Role models in the niche banking market
They could do worse than turn to large private commercial institutions that cater to niche audiences for an example of how to proceed. Niche banks have to pursue innovation at a faster pace to hold their own against the more staid competition, as well as appeal to a savvier audience. An instructive example is New York’s Signature Bank. With just 27 branches “tucked away in office buildings,” Signature’s diligent attention to courting business customers, paired with soft innovations in management and employee autonomy, has led Crain’s to herald it “New York’s most successful bank.”
United Services Automobile Association has taken this directive one step further by parlaying a customer-first outlook into tangible innovations in banking technologies.
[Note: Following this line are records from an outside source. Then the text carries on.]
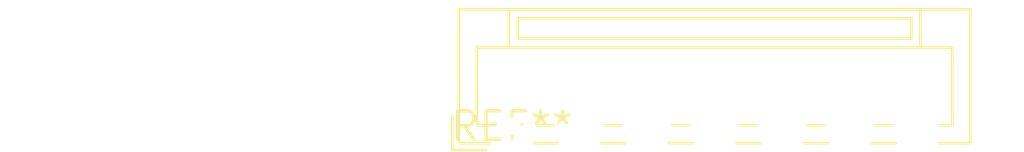
<source format=kicad_pcb>
(kicad_pcb (version 20240108) (generator pcbnew)

  (general
    (thickness 1.6)
  )

  (paper "A4")
  (layers
    (0 "F.Cu" signal)
    (31 "B.Cu" signal)
    (32 "B.Adhes" user "B.Adhesive")
    (33 "F.Adhes" user "F.Adhesive")
    (34 "B.Paste" user)
    (35 "F.Paste" user)
    (36 "B.SilkS" user "B.Silkscreen")
    (37 "F.SilkS" user "F.Silkscreen")
    (38 "B.Mask" user)
    (39 "F.Mask" user)
    (40 "Dwgs.User" user "User.Drawings")
    (41 "Cmts.User" user "User.Comments")
    (42 "Eco1.User" user "User.Eco1")
    (43 "Eco2.User" user "User.Eco2")
    (44 "Edge.Cuts" user)
    (45 "Margin" user)
    (46 "B.CrtYd" user "B.Courtyard")
    (47 "F.CrtYd" user "F.Courtyard")
    (48 "B.Fab" user)
    (49 "F.Fab" user)
    (50 "User.1" user)
    (51 "User.2" user)
    (52 "User.3" user)
    (53 "User.4" user)
    (54 "User.5" user)
    (55 "User.6" user)
    (56 "User.7" user)
    (57 "User.8" user)
    (58 "User.9" user)
  )

  (setup
    (pad_to_mask_clearance 0)
    (pcbplotparams
      (layerselection 0x00010fc_ffffffff)
      (plot_on_all_layers_selection 0x0000000_00000000)
      (disableapertmacros false)
      (usegerberextensions false)
      (usegerberattributes false)
      (usegerberadvancedattributes false)
      (creategerberjobfile false)
      (dashed_line_dash_ratio 12.000000)
      (dashed_line_gap_ratio 3.000000)
      (svgprecision 4)
      (plotframeref false)
      (viasonmask false)
      (mode 1)
      (useauxorigin false)
      (hpglpennumber 1)
      (hpglpenspeed 20)
      (hpglpendiameter 15.000000)
      (dxfpolygonmode false)
      (dxfimperialunits false)
      (dxfusepcbnewfont false)
      (psnegative false)
      (psa4output false)
      (plotreference false)
      (plotvalue false)
      (plotinvisibletext false)
      (sketchpadsonfab false)
      (subtractmaskfromsilk false)
      (outputformat 1)
      (mirror false)
      (drillshape 1)
      (scaleselection 1)
      (outputdirectory "")
    )
  )

  (net 0 "")

  (footprint "JST_ZE_B13B-ZESK-D_1x13_P1.50mm_Vertical" (layer "F.Cu") (at 0 0))

)

</source>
For example, USAA was the very first to unveil mobile depositing in 2009 (an innovation the recently shaken establishment scrambled to meet) and has recently continued this inventive streak by unveiling robust, varied biometric verification for iPhone users.
This steadfast commitment to its customers is consistently credited for USAA’s nearly perfect consumer satisfaction ratings. In one of many laudatory columns, the Harvard Business Review identified the source of the bank’s success: “USAA has proven itself to be a technology leader—not because the company is obsessed with technology, but because it is obsessed with customers.” Making USAA’s example an even more poignant counterpoint compared to the big four banks is how the upstart achieves its innovation without conventional branches.
In a rapidly evolving financial marketplace, only one thing is clear: “too big to fail” is simply not a good branding profile. Banks need to demonstrate a commitment, not just to technological innovation, but to the new consumer landscape in order to justify their market position.
Big banks might take solace in the fact that they are too big to fail, but unless they reorient themselves toward consumers and double-down on technological progress, their branding will remain hopelessly hidebound. As a result, they may prove too big to succeed.